Sabtu, 26 September 2009

Kepemimpinan Negara dalam Islam

Menduduki jabatan kursi kepala negara dilakukan setelah adanya kesepakatan, nota kesepahaman, kontrak maupun aqad antara rakyat dengan pemimpin.

Dari Buku: Fikih Politik Menurut Imam Hasan Al-Banna.

Penulis: Dr. Muhammad Abdul Qadir Abu Faris.


a. Tanggung Jawab Kepala Negara

Imam Hasan Al-Banna menilai bahwa kepala negara punya tugas dan wewenang tertentu. Hak rakyat terhadap kepala negaranya adalah mengevaluasi kerja dan tugas kepala Negara. Bila terbukti melakukan kesalahan dan kegagalan dalam kepemimpinannya, karena rakyatlah yang telah mengangkat dan membai’atnya guna menduduki jabatan tersebut. Sebagai konsekwensi dari pengangkatan dan pembai’atan itu, berarti seorang kepala negara diamanahkan tugas-tugas yang harus ditunaikannya.
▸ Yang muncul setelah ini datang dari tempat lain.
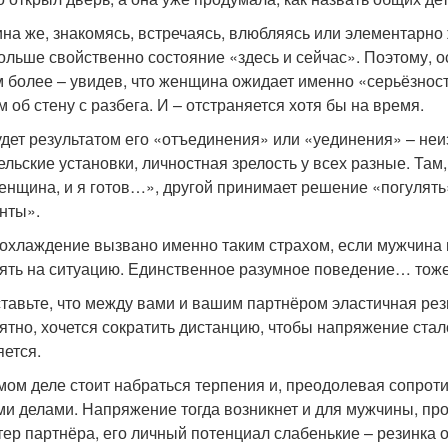
на же, знакомясь, встречаясь, влюбляясь или элементарно
ольше свойственно состояние «здесь и сейчас». Поэтому, ос
м более – увидев, что женщина ожидает именно «серьёзнос
м об стену с разбега. И – отстраняется хотя бы на время.
удет результатом его «отъединения» или «уединения» – неи
льские установки, личностная зрелость у всех разные. Там, 
енщина, и я готов…», другой принимает решение «погулять»
нты».
 охлаждение вызвано именно таким страхом, если мужчина 
ять на ситуацию. Единственное разумное поведение… тоже 
тавьте, что между вами и вашим партнёром эластичная рез
ятно, хочется сократить дистанцию, чтобы напряжение ста
яется.
мом деле стоит набраться терпения и, преодолевая сопроти
ми делами. Напряжение тогда возникнет и для мужчины, пров
тер партнёра, его личный потенциал слабенькие – резинка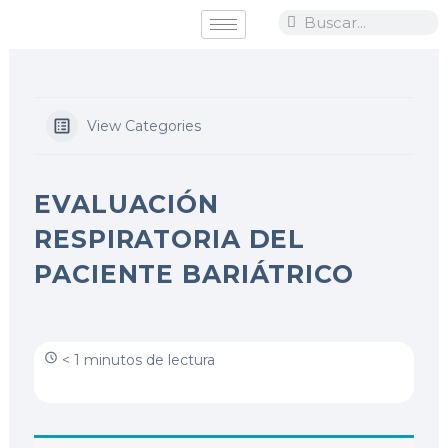
Ir
Search
Search
al
contenido
View Categories
EVALUACIÓN
RESPIRATORIA DEL
PACIENTE BARIÁTRICO
< 1 minutos de lectura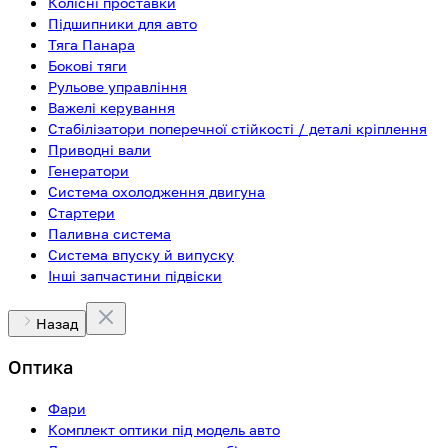
Колісні проставки
Підшипники для авто
Тяга Панара
Бокові тяги
Рульове управління
Важелі керування
Стабілізатори поперечної стійкості / деталі кріплення
Приводні вали
Генератори
Система охолодження двигуна
Стартери
Паливна система
Система впуску й випуску
Інші запчастини підвіски
Назад
Оптика
Фари
Комплект оптики під модель авто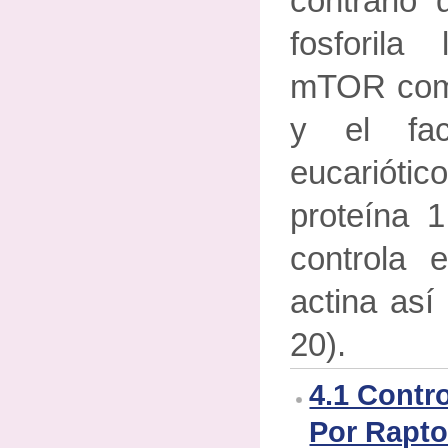
contrari
fosforila
mTOR com
y el fac
eucarió
proteína
controla e
actina así
20).
4.1 Contr
Por Rapto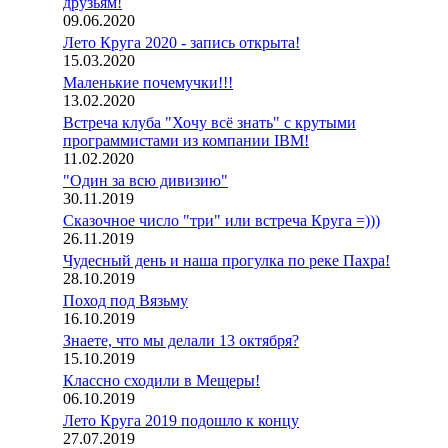
друзьям!
09.06.2020
Лето Круга 2020 - запись открыта!
15.03.2020
Маленькие почемучки!!!
13.02.2020
Встреча клуба "Хочу всё знать" с крутыми
программистами из компании IBM!
11.02.2020
"Один за всю дивизию"
30.11.2019
Сказочное число "три" или встреча Круга =)))
26.11.2019
Чудесный день и наша прогулка по реке Пахра!
28.10.2019
Поход под Вязьму
16.10.2019
Знаете, что мы делали 13 октября?
15.10.2019
Классно сходили в Мещеры!
06.10.2019
Лето Круга 2019 подошло к концу
27.07.2019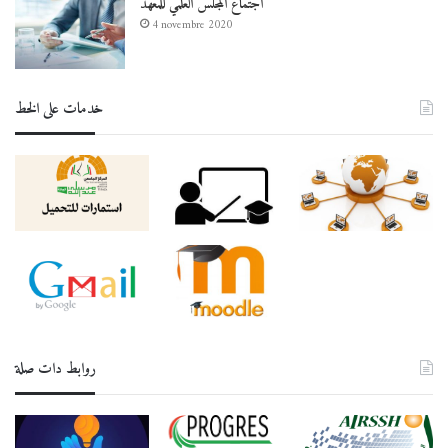
اجتماع المجلس العلمي للمعهد
4 novembre 2020
خدمات على الخط
روابط دات صلة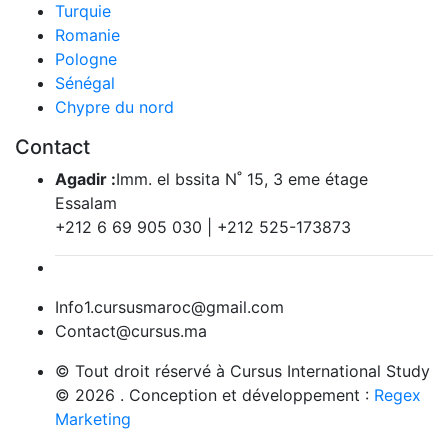
Turquie
Romanie
Pologne
Sénégal
Chypre du nord
Contact
Agadir :
Imm. el bssita N˚ 15, 3 eme étage
Essalam
+212 6 69 905 030 | ‎+212 525-173873
Info1.cursusmaroc@gmail.com
Contact@cursus.ma
© Tout droit réservé à Cursus International Study
© 2026 . Conception et développement :
Regex
Marketing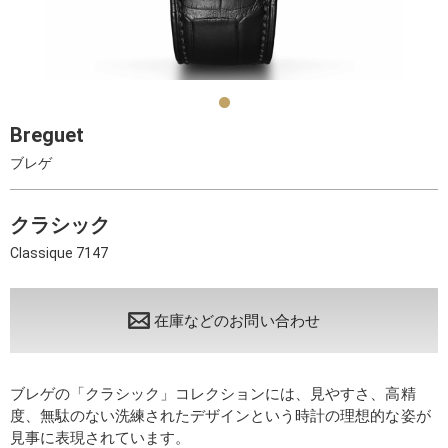
Breguet
ブレゲ
クラシック
Classique 7147
在庫などのお問い合わせ
ブレゲの「クラシック」コレクションには、見やすさ、高精
度、無駄のない洗練されたデザインという時計の理想的な姿が
見事に表現されています。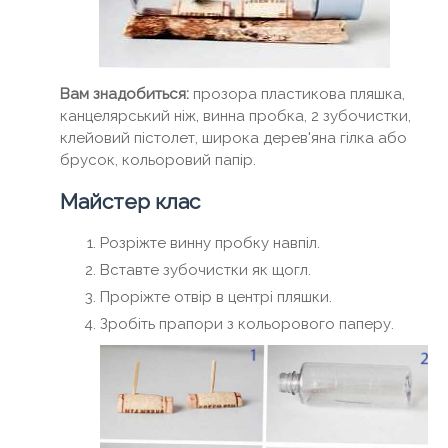
Вам знадобиться:
прозора пластикова пляшка,
канцелярський ніж, винна пробка, 2 зубочистки,
клейовий пістолет, широка дерев'яна гілка або
брусок, кольоровий папір.
Майстер клас
Розріжте винну пробку навпіл.
Вставте зубочистки як щогл.
Проріжте отвір в центрі пляшки.
Зробіть прапори з кольорового паперу.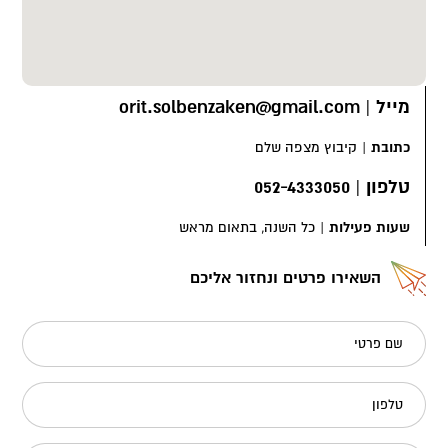
מייל
|
orit.solbenzaken@gmail.com
כתובת
|
קיבוץ מצפה שלם
טלפון
|
052-4333050
שעות פעילות
|
כל השנה, בתאום מראש
השאירו פרטים ונחזור אליכם
שם פרטי
טלפון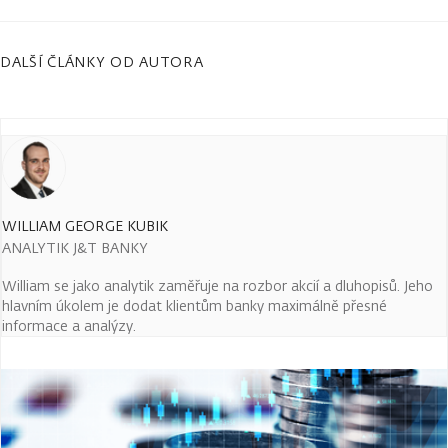
DALŠÍ ČLÁNKY OD AUTORA
WILLIAM GEORGE KUBIK
ANALYTIK J&T BANKY
William se jako analytik zaměřuje na rozbor akcií a dluhopisů. Jeho
hlavním úkolem je dodat klientům banky maximálně přesné
informace a analýzy.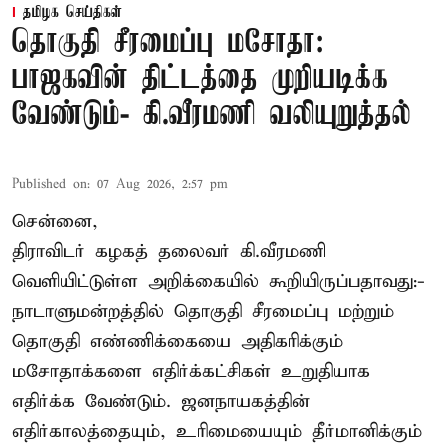
தமிழக செய்திகள்
தொகுதி சீரமைப்பு மசோதா:
பாஜகவின் திட்டத்தை முறியடிக்க
வேண்டும்- கி.வீரமணி வலியுறுத்தல்
Published on
:
07 Aug 2026, 2:57 pm
சென்னை,
திராவிடர் கழகத் தலைவர் கி.வீரமணி
வெளியிட்டுள்ள அறிக்கையில் கூறியிருப்பதாவது:-
நாடாளுமன்றத்தில் தொகுதி சீரமைப்பு மற்றும்
தொகுதி எண்ணிக்கையை அதிகரிக்கும்
மசோதாக்களை எதிர்க்கட்சிகள் உறுதியாக
எதிர்க்க வேண்டும். ஜனநாயகத்தின்
எதிர்காலத்தையும், உரிமையையும் தீர்மானிக்கும்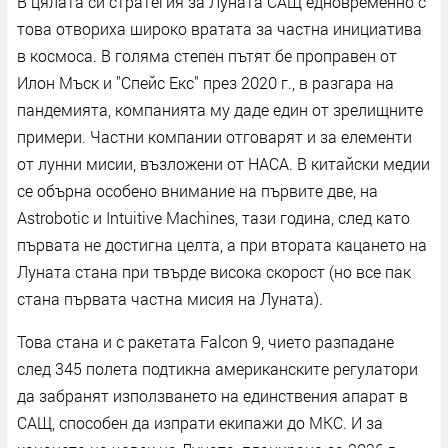
В цялата си стратегия за Луната САЩ едновременно с
това отвориха широко вратата за частна инициатива
в космоса. В голяма степен пътят бе проправен от
Илон Мъск и "Спейс Екс" през 2020 г., в разгара на
пандемията, компанията му даде един от зрелищните
примери. Частни компании отговарят и за елементи
от лунни мисии, възложени от НАСА. В китайски медии
се обърна особено внимание на първите две, на
Astrobotic и Intuitive Machines, тази година, след като
първата не достигна целта, а при втората кацането на
Луната стана при твърде висока скорост (но все пак
стана първата частна мисия на Луната).
Това стана и с ракетата Falcon 9, чието разпадане
след 345 полета подтикна американските регулатори
да забранят използването на единствения апарат в
САЩ, способен да изпрати екипажи до МКС. И за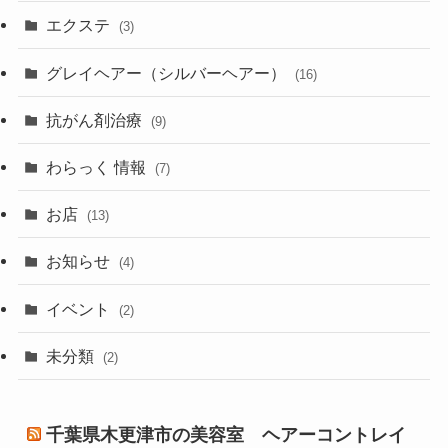
エクステ
(3)
グレイヘアー（シルバーヘアー）
(16)
抗がん剤治療
(9)
わらっく 情報
(7)
お店
(13)
お知らせ
(4)
イベント
(2)
未分類
(2)
千葉県木更津市の美容室 ヘアーコントレイ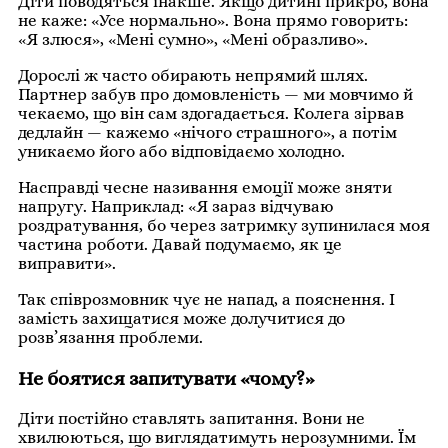
Діти поводяться інакше. Якщо дитині прикро, вона
не каже: «Усе нормально». Вона прямо говорить:
«Я злюся», «Мені сумно», «Мені образливо».
Дорослі ж часто обирають непрямий шлях.
Партнер забув про домовленість — ми мовчимо й
чекаємо, що він сам здогадається. Колега зірвав
дедлайн — кажемо «нічого страшного», а потім
уникаємо його або відповідаємо холодно.
Насправді чесне називання емоції може зняти
напругу. Наприклад: «Я зараз відчуваю
роздратування, бо через затримку зупинилася моя
частина роботи. Давай подумаємо, як це
виправити».
Так співрозмовник чує не напад, а пояснення. І
замість захищатися може долучитися до
розв’язання проблеми.
Не боятися запитувати «чому?»
Діти постійно ставлять запитання. Вони не
хвилюються, що виглядатимуть нерозумними. Їм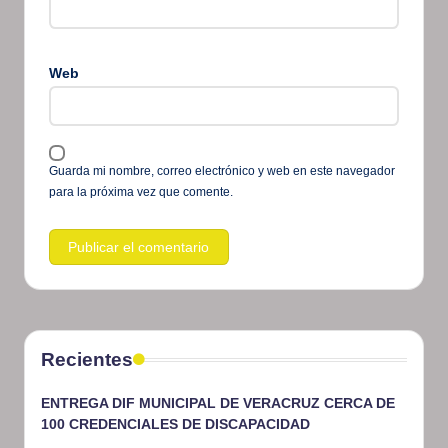
Web
Guarda mi nombre, correo electrónico y web en este navegador
para la próxima vez que comente.
Recientes
ENTREGA DIF MUNICIPAL DE VERACRUZ CERCA DE
100 CREDENCIALES DE DISCAPACIDAD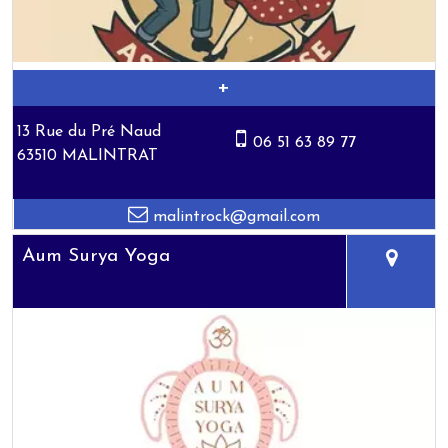
13 Rue du Pré Naud
06 51 63 89 77
63510 MALINTRAT
malintrock@gmail.com
Aum Surya Yoga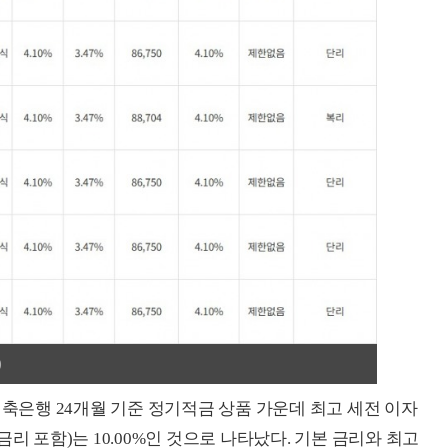
)
저축은행 24개월 기준 정기적금 상품 가운데 최고 세전 이자
 금리 포함)는 10.00%인 것으로 나타났다. 기본 금리와 최고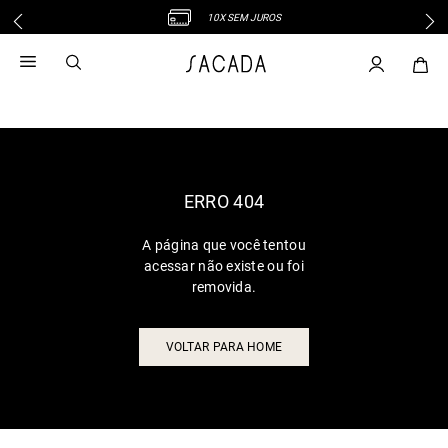
10X SEM JUROS
1
º
vestido
2
º
vestido midi
3
º
blusa
4
º
tricot
5
º
vestido longo
6
º
calca
ERRO 404
7
º
macacão
A página que você tentou
8
º
saia
acessar não existe ou foi
9
º
jeans
removida.
10
º
vestido curto
VOLTAR PARA HOME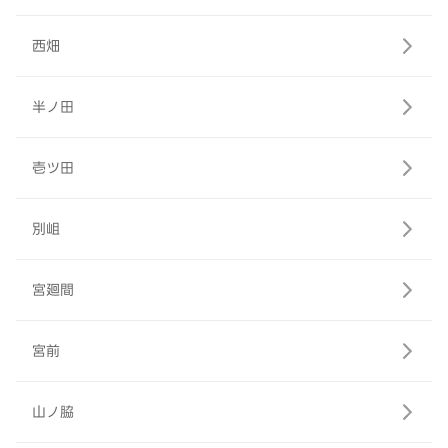
西畑
半ノ田
壱ツ田
別岨
宮廻間
宮前
山ノ脇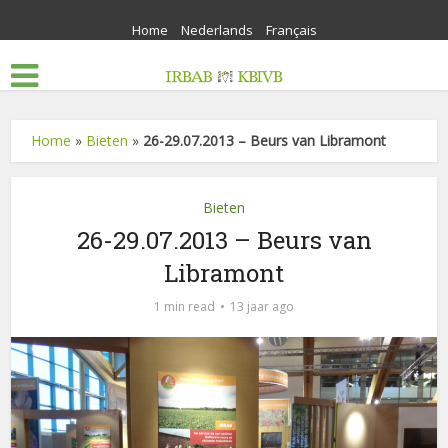
Home
Nederlands
Français
Home
»
Bieten
»
26-29.07.2013 – Beurs van Libramont
Bieten
26-29.07.2013 – Beurs van
Libramont
1 min read
13 jaar ago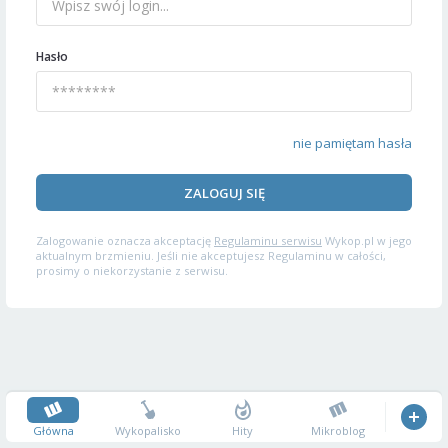
Hasło
nie pamiętam hasła
ZALOGUJ SIĘ
Zalogowanie oznacza akceptację
Regulaminu serwisu
Wykop.pl w jego
aktualnym brzmieniu. Jeśli nie akceptujesz Regulaminu w całości,
prosimy o niekorzystanie z serwisu.
Główna
Wykopalisko
Hity
Mikroblog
Bila tugas yang diamanahkan tersebut berhasil dijalankan dengan baik, maka selaku rakyatpun dituntut memberikan dukungan, bantuan dan loyalitas penuh terhadap kepala negara tersebut.

Imam Hasan Al-Banna menyatakan dalam salah satu dari sepuluh rukun bai’at yaitu rukun pertama al-fahm, bahwa pendapat dan pandangan imam atau kepala negara maupun wakilnya dalam perkara yang tidak ada nash yang berbicara tentang perkara tersebut, pandangan yang berpeluang memiliki banyak interpretasi dan pemahaman serta permasalahan yang terkait dengan mashlahah mursalah, maka pendapat dan pandangan tersebut wajib ditaati dan dilaksanakan sepanjang tidak bertentangan dengan kaidah-kaidah syari’at.

Mengenai pertanggung jawaban kepala negara terhadap Allah dan terhadap rakyat yang telah membai’atnya, serta kedudukan kepala negara sebagai pelayan yang digaji oleh rakyat, Imam Hasan Al-Banna berdalil pada hadits Rasulullah SHALLALLAAHU ALAIHI WA SALLAM yang berbunyi:

كُلّكُمْ رَاعٍ، وَكُلُّكُمْ مَسْؤُوْلُوْنَ عَنْ رَعِيَّتِهِ.
Artinya: Masing-masing kamu adalah pemimpin dan akan dimintai pertanggung jawaban kepemipinannya tersebut.

Dan ungkapan Abu Bakar yang berbunyi:

أَيُّهَا النَّاسُ كُنْتُ أَحْتَرِفُ لِعِيَالِيْ فَأَكْتَسِبُ قُوَّتَهُمْ، فَأَنَا اْلآنَ أَحْتَرِفُ لَكُمْ، فَافْرِضُوْا لِيْ مِنْ بَيْتِ مَالِكُمْ .
Artinya: Wahai manusia, sesungguhnya dulu aku bekerja sendiri (berusaha) demi menghidupi kebutuhan keluargaku, sedangkan sekarang aku berkerja pada kalian, maka hendaklah kalian ambilkan sedikit (upah) buatku dari baitul mal.

Ini merupakan semacam kesepakatan dan kontrak kerja antara rakyat dengan pemimpinnya agar menjalankan kewajiban dalam rangka melindungi kepentingan-kepentingan umum, sehingga jika sang pemimpin tersebut mengerja-kan tugasnya secara baik dan profesional, maka dia berhak mendapatkan ganjaran (kompensasi), sementara jika dia melalaikan tugasnya, maka dia pun berhak mendapatkan hukuman .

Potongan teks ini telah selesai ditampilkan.